Defendant's wife testified that she did not see defendant push or strike Officer Gidner.

On Appeal defendant raises nine issues, none of which require reversal. We will discuss the issues in the order raised by defendant.

I

Defendant first argues that the trial court erred in denying defendant's motion for separate trials as to the two charges — driving under the influence of intoxicants and assault and battery of a police officer.

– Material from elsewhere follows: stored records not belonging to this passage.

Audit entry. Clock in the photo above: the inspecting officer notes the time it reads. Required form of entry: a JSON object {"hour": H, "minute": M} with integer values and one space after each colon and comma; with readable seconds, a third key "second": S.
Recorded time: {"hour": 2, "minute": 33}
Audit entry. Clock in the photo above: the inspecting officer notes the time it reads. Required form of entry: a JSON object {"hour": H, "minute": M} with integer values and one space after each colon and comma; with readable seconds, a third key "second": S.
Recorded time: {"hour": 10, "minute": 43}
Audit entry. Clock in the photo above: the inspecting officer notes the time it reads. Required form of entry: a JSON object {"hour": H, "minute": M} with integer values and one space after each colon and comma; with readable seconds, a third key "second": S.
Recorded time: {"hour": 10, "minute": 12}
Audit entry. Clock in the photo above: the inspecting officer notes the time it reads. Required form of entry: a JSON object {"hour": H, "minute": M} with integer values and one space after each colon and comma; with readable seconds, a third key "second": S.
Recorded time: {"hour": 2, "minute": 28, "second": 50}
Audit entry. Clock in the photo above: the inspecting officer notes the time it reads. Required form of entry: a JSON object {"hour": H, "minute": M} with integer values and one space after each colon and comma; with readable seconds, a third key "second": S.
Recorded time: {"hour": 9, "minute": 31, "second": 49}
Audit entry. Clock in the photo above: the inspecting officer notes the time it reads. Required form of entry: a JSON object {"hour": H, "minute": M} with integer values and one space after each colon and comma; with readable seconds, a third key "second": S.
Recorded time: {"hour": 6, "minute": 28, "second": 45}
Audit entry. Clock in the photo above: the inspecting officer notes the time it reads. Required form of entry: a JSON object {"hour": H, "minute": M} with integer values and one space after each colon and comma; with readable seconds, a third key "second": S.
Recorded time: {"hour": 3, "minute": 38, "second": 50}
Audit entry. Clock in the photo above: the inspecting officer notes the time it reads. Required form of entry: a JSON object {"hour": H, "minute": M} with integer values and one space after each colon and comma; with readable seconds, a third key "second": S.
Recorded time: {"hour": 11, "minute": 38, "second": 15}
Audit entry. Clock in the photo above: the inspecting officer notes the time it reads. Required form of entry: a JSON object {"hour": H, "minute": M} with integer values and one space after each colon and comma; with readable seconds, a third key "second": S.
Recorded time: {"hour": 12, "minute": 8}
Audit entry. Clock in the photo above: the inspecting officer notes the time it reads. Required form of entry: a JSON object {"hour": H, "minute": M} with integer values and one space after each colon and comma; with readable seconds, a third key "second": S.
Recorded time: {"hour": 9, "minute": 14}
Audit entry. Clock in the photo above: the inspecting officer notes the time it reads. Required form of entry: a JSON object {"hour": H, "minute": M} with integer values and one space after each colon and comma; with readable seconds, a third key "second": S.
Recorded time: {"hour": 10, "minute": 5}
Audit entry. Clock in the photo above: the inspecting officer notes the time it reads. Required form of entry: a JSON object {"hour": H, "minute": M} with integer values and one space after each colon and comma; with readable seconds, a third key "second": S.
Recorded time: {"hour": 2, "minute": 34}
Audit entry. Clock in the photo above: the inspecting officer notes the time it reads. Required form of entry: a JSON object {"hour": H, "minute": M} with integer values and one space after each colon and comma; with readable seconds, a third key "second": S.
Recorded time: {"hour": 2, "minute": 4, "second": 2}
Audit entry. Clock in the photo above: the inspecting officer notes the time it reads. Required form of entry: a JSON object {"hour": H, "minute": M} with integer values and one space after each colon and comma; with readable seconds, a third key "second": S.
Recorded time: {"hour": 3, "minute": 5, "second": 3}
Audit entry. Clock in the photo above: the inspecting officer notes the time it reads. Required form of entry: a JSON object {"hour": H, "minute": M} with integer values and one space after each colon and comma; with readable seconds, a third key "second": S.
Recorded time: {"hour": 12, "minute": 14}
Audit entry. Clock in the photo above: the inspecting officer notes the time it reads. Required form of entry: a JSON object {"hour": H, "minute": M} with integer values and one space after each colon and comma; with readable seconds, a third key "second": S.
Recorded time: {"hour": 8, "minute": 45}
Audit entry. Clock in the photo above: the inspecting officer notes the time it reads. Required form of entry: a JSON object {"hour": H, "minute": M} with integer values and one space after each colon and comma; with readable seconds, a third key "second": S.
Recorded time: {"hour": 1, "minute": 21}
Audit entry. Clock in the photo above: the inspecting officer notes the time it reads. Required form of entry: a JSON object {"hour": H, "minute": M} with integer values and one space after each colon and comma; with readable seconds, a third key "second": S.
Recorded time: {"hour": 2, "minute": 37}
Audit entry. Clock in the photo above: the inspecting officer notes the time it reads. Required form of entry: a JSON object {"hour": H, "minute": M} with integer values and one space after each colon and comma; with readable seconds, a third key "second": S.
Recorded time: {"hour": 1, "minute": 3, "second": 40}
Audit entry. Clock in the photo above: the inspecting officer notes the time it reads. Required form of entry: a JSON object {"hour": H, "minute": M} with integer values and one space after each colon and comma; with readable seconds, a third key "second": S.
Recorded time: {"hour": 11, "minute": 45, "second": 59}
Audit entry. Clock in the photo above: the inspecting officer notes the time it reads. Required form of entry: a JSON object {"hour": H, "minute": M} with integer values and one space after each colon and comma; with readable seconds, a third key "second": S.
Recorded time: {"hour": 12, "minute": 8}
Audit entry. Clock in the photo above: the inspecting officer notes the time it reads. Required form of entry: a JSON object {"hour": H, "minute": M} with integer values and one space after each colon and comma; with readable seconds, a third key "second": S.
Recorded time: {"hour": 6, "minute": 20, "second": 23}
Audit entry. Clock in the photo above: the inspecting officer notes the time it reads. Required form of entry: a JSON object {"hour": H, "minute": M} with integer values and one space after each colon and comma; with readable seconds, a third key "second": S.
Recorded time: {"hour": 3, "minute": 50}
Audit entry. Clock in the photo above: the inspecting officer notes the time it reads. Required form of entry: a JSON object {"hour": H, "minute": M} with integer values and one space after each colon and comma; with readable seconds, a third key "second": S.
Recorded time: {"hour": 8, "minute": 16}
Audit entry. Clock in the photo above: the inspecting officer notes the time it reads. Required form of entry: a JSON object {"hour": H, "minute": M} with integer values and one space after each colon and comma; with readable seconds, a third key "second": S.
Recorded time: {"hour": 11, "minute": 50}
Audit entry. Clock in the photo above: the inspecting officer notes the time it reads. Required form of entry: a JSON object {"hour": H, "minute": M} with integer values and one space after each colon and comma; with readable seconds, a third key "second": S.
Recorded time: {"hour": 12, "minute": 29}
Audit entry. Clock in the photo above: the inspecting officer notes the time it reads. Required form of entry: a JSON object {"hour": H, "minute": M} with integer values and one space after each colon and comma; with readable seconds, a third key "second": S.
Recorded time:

The drunk driving charge required proof that defendant's ability to operate a motor vehicle was substantially and materially affected by consumption of intoxicating liquor and that defendant operated the motor vehicle while in such condition. People v. Lambert, 395 Mich. 296, 305; 235 N.W.2d 338 (1975). Assault and battery, on the other hand, required a finding of willful touching of another by the aggressor or some object put in motion by him. People v. Bryant, 80 Mich. App. 428; 264 N.W.2d 13 (1978), lv den 402 Mich. 942 (1978). The two charges have no overlapping elements and are therefore separate and distinct offenses.

Charges of separate and distinct offenses which are "committed by the same acts at the same time and the same testimony must be relied on for conviction," may be joined for trial. People v. Johns, 336 Mich. 617, 623; 59 N.W.2d 20 (1953). This test was expanded in People v. Tobey, 401 Mich. 141; 257 N.W.2d 537 (1977), to situations where the offenses are not committed at the same time. In Tobey the Supreme Court, quoting the ABA Standards Relating to Joinder and Severance, held that a trial judge does not have the discretion to permit joinder of separate offenses unless the offenses "are of the same or similar character" or "are based on the same conduct or on a series of acts connected together or constituting parts of a single scheme or plan". The Court noted, however, that the ABA Standards also provide "that when offenses have been joined 'solely on the ground that they are of the same or similar character, the defendant shall have a right to a severance of the offenses,' and that in the other situations where joinder is permitted the court shall grant a severance 'whenever * * * it is deemed appropriate to promote a fair determination of the defendant's guilt or innocence of each offense'". 401 Mich. 151.

This passage was quoted approvingly by the Court in People v. Johns, 336 Mich. 617, 623; 59 N.W.2d 20 (1953), and, it noted, is from the "[s]yllabus in People v. Sweeney, 55 Mich. 586 [22 N.W. 50 (1885)], as quoted with approval in People v. Larco, [ 331 Mich. 420, 428; 49 N.W.2d 358 (1951)]".

ABA Standards Relating to Joinder and Severance, Standard 2.1.

See ABA Standards Relating to Joinder and Severance, Standard 2.2.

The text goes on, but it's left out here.